**Work instructions:** When you reach the line containing "<!-- minor casing -->" in the data below, begin returning lines exactly as written, and stop once the line containing "778,65 798,67 815,65" has been returned.

Data items
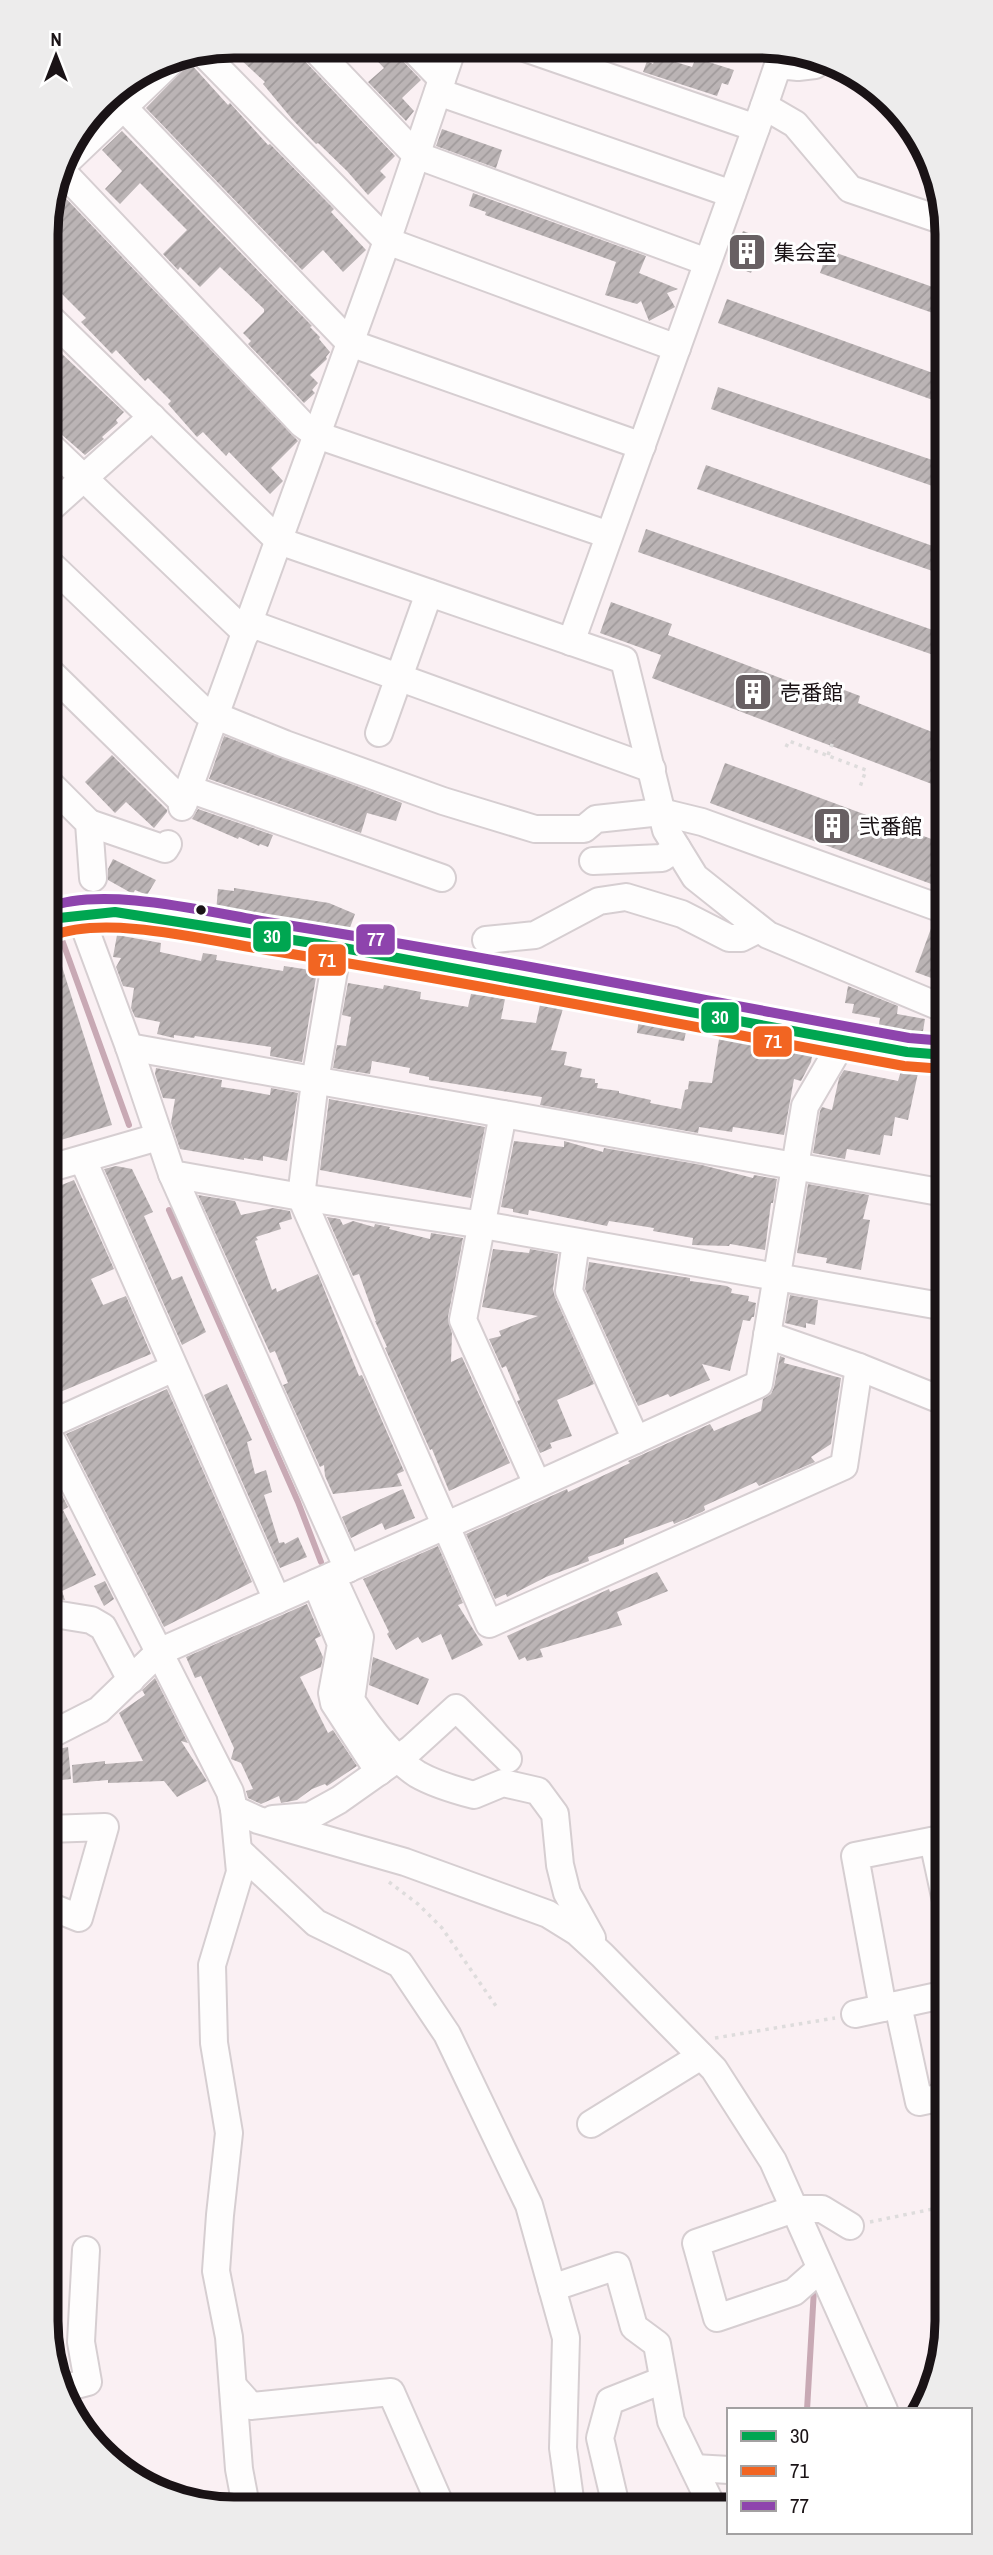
<svg xmlns="http://www.w3.org/2000/svg" width="993" height="2555" viewBox="0 0 993 2555" font-family="'Archivo Narrow','Noto Sans JP',sans-serif">
<style>
.lines{fill:none;stroke-linecap:round;stroke-linejoin:round}
.stream{stroke:#c8a9b4;stroke-width:6}
.building{fill:url(#building-hatch)}
.minor-casing{stroke:#d6ced1;stroke-width:30}
.path{stroke:#dedcdc;stroke-width:3.5;stroke-dasharray:3.5 5;stroke-linecap:butt}
.minor{stroke:#fefdfd;stroke-width:26}
.bus-1-casing{stroke:#fff;stroke-width:16}
.bus-2-casing{stroke:#fff;stroke-width:16}
.bus-3-casing{stroke:#fff;stroke-width:16}
.bus-1{stroke:#00a651;stroke-width:10}
.bus-2{stroke:#f26522;stroke-width:10}
.bus-3{stroke:#8e44ad;stroke-width:10}
.bus-dot{fill:#1a1316;stroke:#fff;stroke-width:2.5}
.labels{text-anchor:middle;dominant-baseline:central;stroke-width:6;stroke-linejoin:round;paint-order:stroke}
.poi-label{font-size:21px;fill:#1a1316;stroke:#fff;text-anchor:start}
.rim{fill:none;stroke:#1a1316;stroke-width:9}
.line-badge{stroke:#fff;stroke-width:2.5}
.badge-label{font-size:19px;text-anchor:middle;font-weight:bold;fill:#fff}
</style>
<defs>
<pattern id="building-hatch" width="6" height="6" patternUnits="userSpaceOnUse" patternTransform="scale(1.75)"><rect width="6" height="6" fill="#bbb4b5"/><path d="M-1 1l2-2M0 6l6-6M5 7l2-2" fill="none" stroke="#a09a9b"/></pattern>
</defs>
<rect width="100%" height="100%" fill="#faf0f3"/>
<g class="lines">
<!-- stream -->
<g class="stream">
<polyline points="47,932 62,940 129,1125"/>
<polyline points="169,1210 298,1502 321,1562"/>
<polyline points="807,2410 814,2289"/>
</g>
</g>
<!-- building -->
<g class="building">
<polygon points="231,46 297,46 301,57 395,156 380,171 386,177 368,195 347,171 318,143 316,144 292,119 263,84 265,82 240,59"/>
<polygon points="363,46 396,47 400,58 421,80 402,98 414,111 406,121 368,82 384,68"/>
<polygon points="656,56 692,67 696,58 734,70 728,85 722,83 717,96 643,72 647,61 653,64"/>
<polygon points="190,63 228,105 230,103 268,145 270,144 334,209 331,212 366,250 343,272 323,250 302,270 146,108"/>
<polygon points="442,129 502,150 496,168 436,146"/>
<polygon points="122,131 312,326 310,327 320,337 319,339 330,352 326,357 327,359 310,375 318,383 312,390 315,393 304,403 248,344 251,341 243,333 264,312 264,309 220,267 200,287 180,267 178,270 163,254 187,230 140,183 120,204 105,189 122,171 102,150"/>
<polygon points="55,187 298,441 271,468 283,481 270,494 229,452 226,456 203,432 197,437 168,404 171,401 148,378 145,381 116,350 112,354 81,322 86,318 46,278 46,245 57,234 52,228 55,226 47,217"/>
<polygon points="473,193 646,256 639,273 678,289 667,293 675,307 649,321 641,301 637,304 605,295 616,262 485,215 486,212 469,206"/>
<polygon points="743,231 765,239 751,273 729,264"/>
<polygon points="828,250 944,291 944,317 820,273"/>
<polygon points="727,299 944,377 944,404 718,323"/>
<polygon points="46,339 124,412 116,420 118,423 102,437 104,439 85,455 46,421"/>
<polygon points="718,387 944,464 944,490 711,409"/>
<polygon points="706,465 944,550 944,575 697,489"/>
<polygon points="646,529 944,634 945,659 638,552"/>
<polygon points="611,602 672,624 668,635 835,699 839,688 860,696 858,703 945,737 945,789 652,678 661,655 600,633"/>
<polygon points="224,736 402,803 396,821 367,813 361,833 209,779"/>
<polygon points="112,755 167,810 167,812 154,828 126,802 115,813 85,782"/>
<polygon points="725,763 945,844 945,889 710,803"/>
<polygon points="198,809 273,835 268,847 260,844 259,846 239,837 238,839 192,819"/>
<polygon points="113,859 156,880 147,895 135,890 133,894 108,880 108,869"/>
<polygon points="234,888 329,903 355,914 348,933 216,912 218,889 234,891"/>
<polygon points="933,923 945,925 945,983 915,972"/>
<polygon points="117,935 161,943 160,952 201,961 203,953 217,955 216,960 283,971 284,966 317,971 302,1062 270,1056 271,1047 195,1036 194,1038 174,1035 174,1038 157,1034 160,1022 135,1017 131,1008 134,988 123,986 116,967 121,958 113,957"/>
<polygon points="47,938 53,938 112,1125 47,1144"/>
<polygon points="348,983 383,989 384,985 421,992 420,999 468,1007 471,994 505,999 501,1019 536,1023 541,1000 564,1005 551,1050 567,1052 564,1065 582,1069 580,1077 595,1079 595,1083 598,1083 597,1088 619,1091 619,1093 651,1100 650,1103 681,1109 685,1090 688,1089 689,1081 712,1083 720,1033 813,1051 811,1062 801,1081 794,1079 784,1135 733,1127 732,1132 699,1127 698,1133 540,1105 542,1097 429,1080 429,1077 409,1073 410,1068 372,1061 370,1074 333,1068 337,1045 346,1046 351,1017 342,1015"/>
<polygon points="848,986 898,1006 897,1014 925,1019 922,1037 878,1031 880,1018 852,1013 854,1004 845,1003"/>
<polygon points="639,1019 687,1027 684,1041 637,1033"/>
<polygon points="156,1068 222,1080 221,1087 242,1090 270,1095 271,1088 298,1093 287,1161 263,1156 263,1161 244,1158 244,1160 180,1149 171,1123 175,1099 163,1098 155,1074"/>
<polygon points="844,1070 898,1081 901,1071 918,1073 908,1120 895,1117 892,1136 884,1135 880,1155 847,1149 845,1159 813,1153 820,1111 822,1107 832,1110 839,1078"/>
<polygon points="329,1099 485,1127 471,1198 320,1170"/>
<polygon points="514,1141 564,1147 564,1141 603,1152 604,1148 702,1165 753,1178 754,1175 777,1179 773,1203 771,1203 765,1250 730,1244 729,1246 692,1245 693,1238 653,1231 654,1228 609,1221 607,1226 529,1210 528,1215 513,1212 513,1209 501,1207"/>
<polygon points="116,1166 132,1169 153,1212 144,1216 172,1280 182,1276 206,1332 182,1345 104,1169"/>
<polygon points="74,1180 114,1269 91,1279 103,1305 126,1296 151,1354 53,1395 48,1382 47,1191"/>
<polygon points="808,1184 869,1195 863,1219 870,1220 861,1270 826,1263 827,1258 797,1253"/>
<polygon points="198,1195 235,1201 241,1215 273,1208 290,1211 292,1219 279,1223 281,1229 256,1237 258,1240 255,1241 272,1290 276,1288 277,1292 318,1274 359,1376 362,1375 404,1471 397,1474 402,1486 333,1494 325,1476 324,1465 320,1467 283,1385 288,1383 275,1351 270,1353"/>
<polygon points="327,1217 340,1219 343,1225 353,1221 374,1227 375,1224 390,1227 389,1229 430,1239 431,1233 463,1238 448,1317 452,1334 451,1362 462,1357 510,1463 449,1491 432,1449 430,1450 385,1348 387,1347 375,1321 376,1321 359,1274 353,1276"/>
<polygon points="493,1249 529,1253 530,1249 558,1254 553,1289 555,1297 594,1384 557,1400 572,1436 550,1443 552,1448 540,1453 517,1401 520,1400 506,1366 502,1368 489,1339 501,1336 499,1331 538,1316 482,1307"/>
<polygon points="589,1262 690,1278 690,1281 727,1286 732,1289 731,1293 749,1296 748,1301 756,1303 754,1317 752,1317 750,1321 743,1320 730,1371 702,1364 710,1380 670,1397 668,1394 638,1406 585,1289"/>
<polygon points="790,1295 818,1300 815,1325 806,1323 806,1328 785,1323"/>
<polygon points="780,1356 785,1358 784,1363 841,1378 831,1444 811,1457 815,1462 759,1486 756,1482 704,1506 705,1510 702,1512 674,1524 673,1521 624,1539 624,1544 588,1557 589,1561 546,1577 507,1597 506,1594 495,1599 466,1534 567,1489 568,1492 630,1463 628,1461 710,1424 714,1431 761,1411 763,1399 771,1394 774,1387"/>
<polygon points="227,1384 252,1440 247,1442 255,1474 266,1470 272,1492 264,1495 279,1543 284,1542 285,1544 298,1537 307,1557 280,1568 204,1395"/>
<polygon points="167,1389 252,1582 164,1627 66,1434"/>
<polygon points="48,1467 68,1507 63,1510 96,1575 62,1591 65,1600 48,1598"/>
<polygon points="403,1489 415,1518 385,1530 382,1523 351,1538 342,1517"/>
<polygon points="438,1546 463,1603 458,1605 483,1645 452,1660 441,1634 422,1643 418,1637 396,1650 387,1634 389,1632 363,1579"/>
<polygon points="657,1572 668,1591 617,1612 622,1625 540,1649 543,1657 527,1661 525,1657 519,1660 507,1636 609,1589 610,1592"/>
<polygon points="105,1581 114,1599 104,1606 94,1586"/>
<polygon points="307,1604 321,1636 315,1639 323,1657 321,1667 300,1677 328,1733 333,1730 357,1766 327,1786 325,1784 312,1789 297,1800 281,1803 279,1796 261,1804 248,1798 246,1791 253,1789 241,1763 231,1759 234,1748 201,1676 195,1678 186,1657"/>
<polygon points="373,1657 429,1679 418,1705 369,1685"/>
<polygon points="155,1678 188,1743 181,1741 207,1781 177,1797 164,1781 108,1783 108,1780 73,1783 72,1765 105,1761 105,1764 143,1761 119,1713 145,1695 142,1690"/>
<polygon points="68,1747 71,1779 52,1781 49,1751"/>
</g>
<g class="lines">
<!-- minor casing -->
<g class="minor-casing">
<g id="minor">
<polyline points="312,46 416,155 707,262"/>
<polyline points="411,47 442,79"/>
<polyline points="522,47 756,128"/>
<polyline points="202,52 387,241 677,348"/>
<polyline points="438,92 732,194"/>
<polyline points="764,106 778,65 798,67 815,65 818,61"/>
<polyline points="124,108 350,343 642,446"/>
<polyline points="61,167 176,57"/>
<polyline points="60,169 302,424 317,435 609,535"/>
<polyline points="46,314 279,541 624,660 666,830 695,877 768,935 945,1009"/>
<polyline points="46,442 246,633"/>
<polyline points="46,512 152,417"/>
<polyline points="46,560 204,711 285,744 443,801 535,829 584,829 596,819 661,812 702,822 945,910"/>
<polyline points="249,623 652,769"/>
<polyline points="571,642 764,106 795,124 850,189 944,221"/>
<polyline points="47,669 184,803"/>
<polyline points="379,733 429,593"/>
<polyline points="47,781 89,823 93,878"/>
<polyline points="189,789 442,878"/>
<polyline points="182,807 387,241 453,47"/>
<polyline points="89,823 165,849 168,844"/>
<polyline points="593,861 662,858 677,848"/>
<polyline points="80,915 129,1047 172,1174 301,1197 483,1225 946,1307"/>
<polyline points="47,923 59,918 115,912 338,947 907,1052 945,1055"/>
<polyline points="486,940 535,935 599,901 626,897 682,914 729,938 741,938 759,929"/>
<polyline points="338,947 315,1081 301,1197 489,1624 844,1466 859,1367"/>
<polyline points="129,1047 945,1193"/>
<polyline points="503,1114 463,1320 537,1484"/>
<polyline points="83,1160 277,1600"/>
<polyline points="47,1169 158,1137"/>
<polyline points="172,1174 348,1569"/>
<polyline points="576,1242 569,1291 636,1440"/>
<polyline points="767,1335 859,1367 946,1402"/>
<polyline points="48,1425 174,1368"/>
<polyline points="48,1433 230,1792 234,1809 258,1820 405,1862 548,1914 577,1932 602,1955 714,2069 773,2161 884,2410"/>
<path d="M 332,1576 L 360,1637 L 351,1700 C 368,1726 391,1757 417,1774 C 434,1784 455,1790 474,1795 L 503,1783 L 538,1791 L 555,1814 L 560,1865 L 567,1893 L 592,1938"/>
<polyline points="316,1583 341,1644 332,1693 334,1703 379,1772"/>
<polyline points="48,1613 91,1620 103,1627 131,1680"/>
<polyline points="48,1736 99,1710 159,1652 497,1503 759,1384 805,1106 843,1041"/>
<polyline points="234,1809 240,1872 212,1965 214,2043 229,2133 220,2215 216,2271 229,2337 239,2469 246,2506"/>
<polyline points="273,1819 310,1816 339,1800 411,1749 456,1708 508,1759"/>
<polyline points="48,1829 105,1827 79,1918 49,1906"/>
<polyline points="933,1841 946,1901"/>
<polyline points="239,1851 316,1923 400,1964 447,2034 529,2205 566,2338 563,2448 571,2506"/>
<polyline points="898,2005 919,2102 947,2096"/>
<polyline points="883,2008 855,1856 946,1838"/>
<polyline points="855,2014 947,1994"/>
<polyline points="591,2124 701,2056"/>
<polyline points="820,2269 794,2292 717,2318 696,2243 794,2209 822,2209 850,2226"/>
<polyline points="552,2288 617,2266 634,2327 657,2344 671,2421 712,2506"/>
<polyline points="233,2386 251,2406 391,2392 441,2506"/>
<polyline points="65,2388 88,2382 81,2342 86,2250"/>
<polyline points="694,2468 729,2470"/>
<polyline points="616,2506 600,2438 610,2401 663,2380"/>
</g>
</g>
<!-- path -->
<g class="path">
<polyline points="786,747 789,741 866,770 860,787"/>
<polyline points="828,755 834,739"/>
<polyline points="389,1882 418,1904 442,1928 498,2009"/>
<polyline points="715,2038 835,2018"/>
<polyline points="870,2222 947,2206"/>
</g>
<!-- minor -->
<use href="#minor" class="minor"/>
<!-- bus-1 casing -->
<g class="bus-1-casing">
<polyline id="bus-1" points="47,923 59,918 115,912 338,947 907,1052 945,1055"/>
</g>
<!-- bus-2 casing -->
<g class="bus-2-casing">
<path id="bus-2" d="M 52,936 C 105,914 210,941 267,950 C 480,984 692,1027 904,1066 L 944,1069"/>
</g>
<!-- bus-3 casing -->
<g class="bus-3-casing">
<path id="bus-3" d="M 47,908 C 101,885 208,912 267,922 C 482,955 695,999 909,1038 L 945,1041"/>
</g>
<!-- bus-1 -->
<use href="#bus-1" class="bus-1"/>
<!-- bus-2 -->
<use href="#bus-2" class="bus-2"/>
<!-- bus-3 -->
<use href="#bus-3" class="bus-3"/>
</g>
<!-- icons -->
<defs>
<g id="building-square" transform="scale(2.0125)"><rect x="-9" y="-9" width="18" height="18" rx="4" fill="#686063" stroke="#fff"/><path d="M-4-6H4V6H1V3H-1V6H-4ZM-2.5-4.3h1.7v1.8h-1.7ZM.8-4.3h1.7v1.8H.8ZM-2.5-1h1.7V.8h-1.7ZM.8-1h1.7V.8H.8Z" fill="#fff"/></g>
</defs>
<g fill-rule="evenodd">
<use href="#building-square" x="747" y="252"/>
<use href="#building-square" x="753" y="692"/>
<use href="#building-square" x="832" y="826"/>
</g>
<!-- markers -->
<circle class="bus-dot" cx="201" cy="910" r="6"/>
<g class="labels">
<!-- poi labels -->
<g class="poi-label">
<text x="774" y="252">集会室</text>
<text x="780" y="692">壱番館</text>
<text x="859" y="826">弐番館</text>
</g>
</g>
<!-- crop -->
<path d="M0 0H993V2555H0ZM234 58H759A176 176 0 0 1 935 234V2321A176 176 0 0 1 759 2497H234A176 176 0 0 1 58 2321V234A176 176 0 0 1 234 58Z" fill="#edecec" fill-rule="evenodd"/>
<path class="rim" d="M234 58H759A176 176 0 0 1 935 234V2321A176 176 0 0 1 759 2497H234A176 176 0 0 1 58 2321V234A176 176 0 0 1 234 58Z"/>
<g class="line-badge">
<rect x="252" y="920" width="40" height="33" rx="7" fill="#00a651"/>
<rect x="355" y="923" width="41" height="33" rx="7" fill="#8e44ad"/>
<rect x="307" y="943" width="40" height="34" rx="7" fill="#f26522"/>
<rect x="700" y="1001" width="40" height="33" rx="7" fill="#00a651"/>
<rect x="752" y="1025" width="41" height="33" rx="7" fill="#f26522"/>
</g>
<g class="badge-label">
<text x="272" y="943">30</text>
<text x="376" y="946">77</text>
<text x="327" y="967">71</text>
<text x="720" y="1024">30</text>
<text x="773" y="1048">71</text>
</g>
<!-- legend -->
<rect x="727" y="2408" width="245" height="126" fill="#ffffff" stroke="#a3a1a2" stroke-width="2"/>
<rect x="741" y="2431" width="35" height="10" fill="#00a651" stroke="#a3a1a2" stroke-width="2"/>
<text x="790" y="2443" font-size="21" fill="#1a1316">30</text>
<rect x="741" y="2466" width="35" height="10" fill="#f26522" stroke="#a3a1a2" stroke-width="2"/>
<text x="790" y="2478" font-size="21" fill="#1a1316">71</text>
<rect x="741" y="2501" width="35" height="10" fill="#8e44ad" stroke="#a3a1a2" stroke-width="2"/>
<text x="790" y="2513" font-size="21" fill="#1a1316">77</text>
<!-- north arrow -->
<g transform="translate(56 56)" stroke="#ffffff" stroke-width="5" paint-order="stroke">
<path d="M0-5L12 26L0 18L-12 26Z" fill="#1a1316"/>
<text y="-10" font-size="19" font-weight="bold" text-anchor="middle" fill="#1a1316">N</text>
</g>
</svg>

**Response area:**
<!-- minor casing -->
<g class="minor-casing">
<g id="minor">
<polyline points="312,46 416,155 707,262"/>
<polyline points="411,47 442,79"/>
<polyline points="522,47 756,128"/>
<polyline points="202,52 387,241 677,348"/>
<polyline points="438,92 732,194"/>
<polyline points="764,106 778,65 798,67 815,65 818,61"/>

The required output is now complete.